#### Your task:
Retype the data exactly, skipping any picture in it.

#### Information shown:

*** Block opens ***

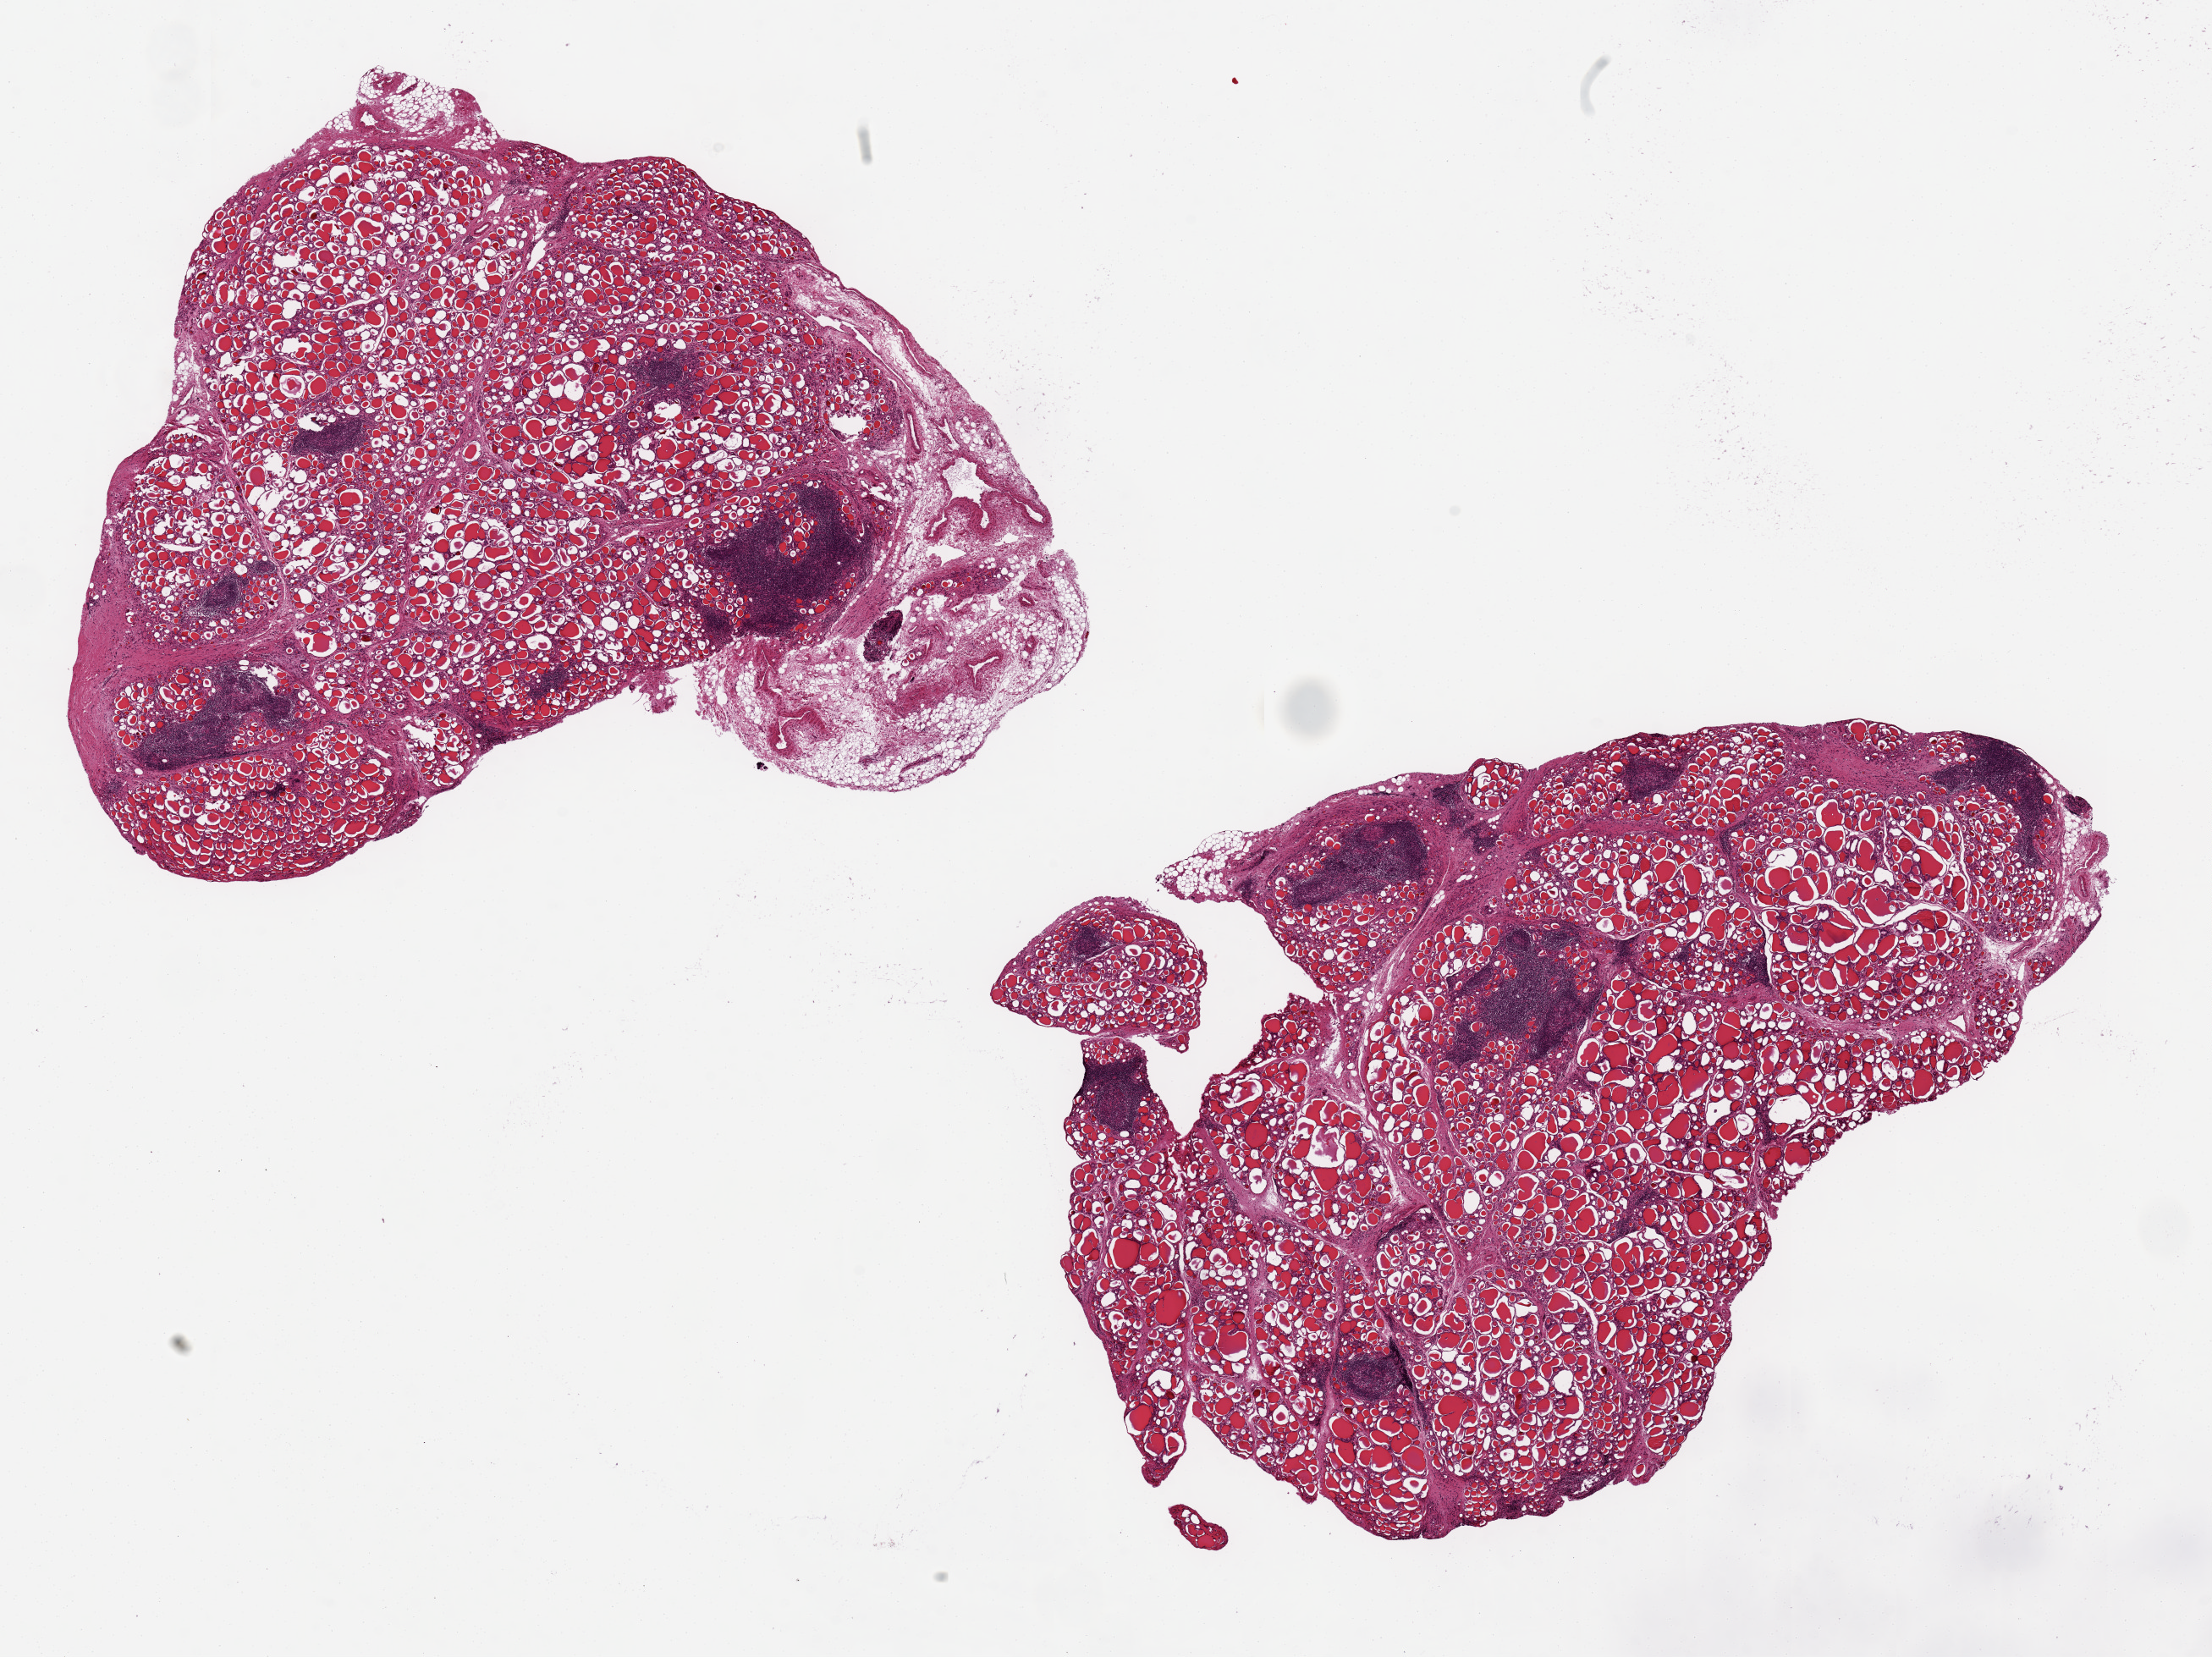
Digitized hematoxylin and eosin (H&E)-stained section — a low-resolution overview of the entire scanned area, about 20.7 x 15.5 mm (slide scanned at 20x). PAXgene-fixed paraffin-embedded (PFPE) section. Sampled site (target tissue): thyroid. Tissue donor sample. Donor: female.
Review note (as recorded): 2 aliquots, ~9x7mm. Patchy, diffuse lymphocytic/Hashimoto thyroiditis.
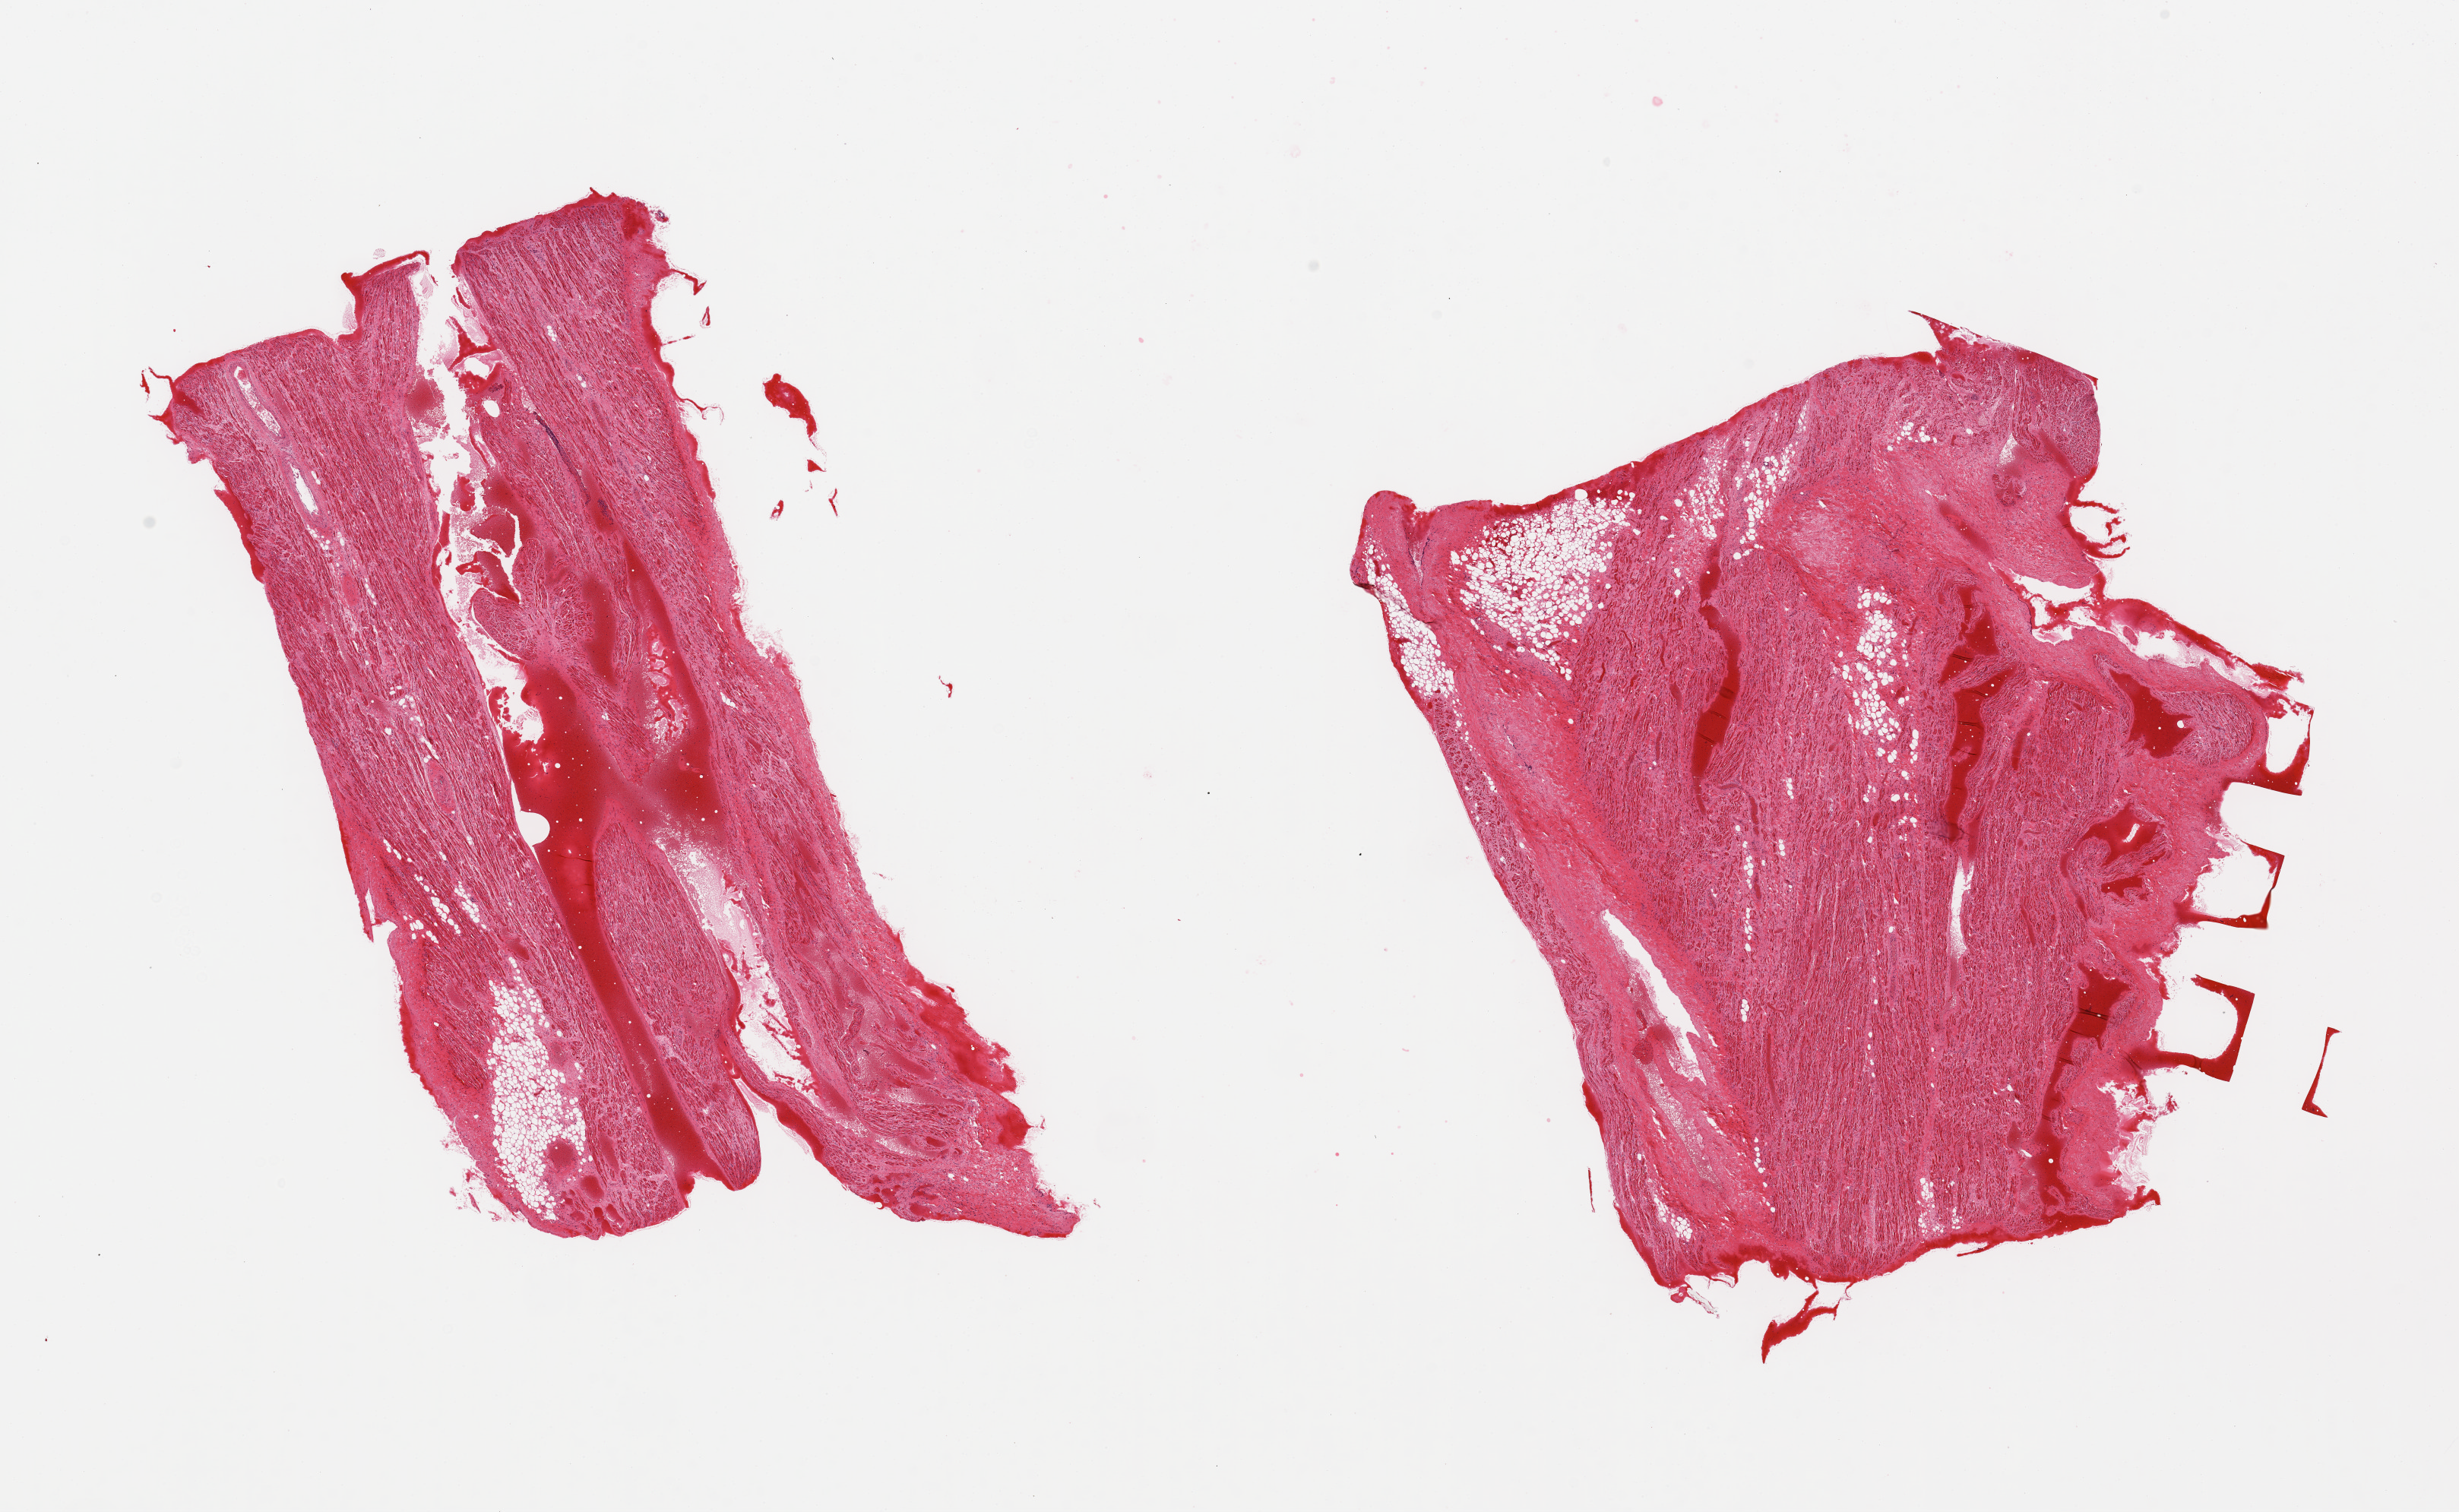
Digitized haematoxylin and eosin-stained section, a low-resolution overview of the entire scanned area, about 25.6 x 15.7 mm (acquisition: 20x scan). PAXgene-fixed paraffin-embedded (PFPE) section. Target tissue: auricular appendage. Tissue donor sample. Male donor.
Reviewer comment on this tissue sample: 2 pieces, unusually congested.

*** Block closes ***

#### Answer box:
Digitized hematoxylin and eosin (H&E)-stained section — a low-resolution overview of the entire scanned area, about 20.7 x 15.5 mm (slide scanned at 20x). PAXgene-fixed paraffin-embedded (PFPE) section. Sampled site (target tissue): thyroid. Tissue donor sample. Donor: female.
Review note (as recorded): 2 aliquots, ~9x7mm. Patchy, diffuse lymphocytic/Hashimoto thyroiditis.
Digitized haematoxylin and eosin-stained section, a low-resolution overview of the entire scanned area, about 25.6 x 15.7 mm (acquisition: 20x scan). PAXgene-fixed paraffin-embedded (PFPE) section. Target tissue: auricular appendage. Tissue donor sample. Male donor.
Reviewer comment on this tissue sample: 2 pieces, unusually congested.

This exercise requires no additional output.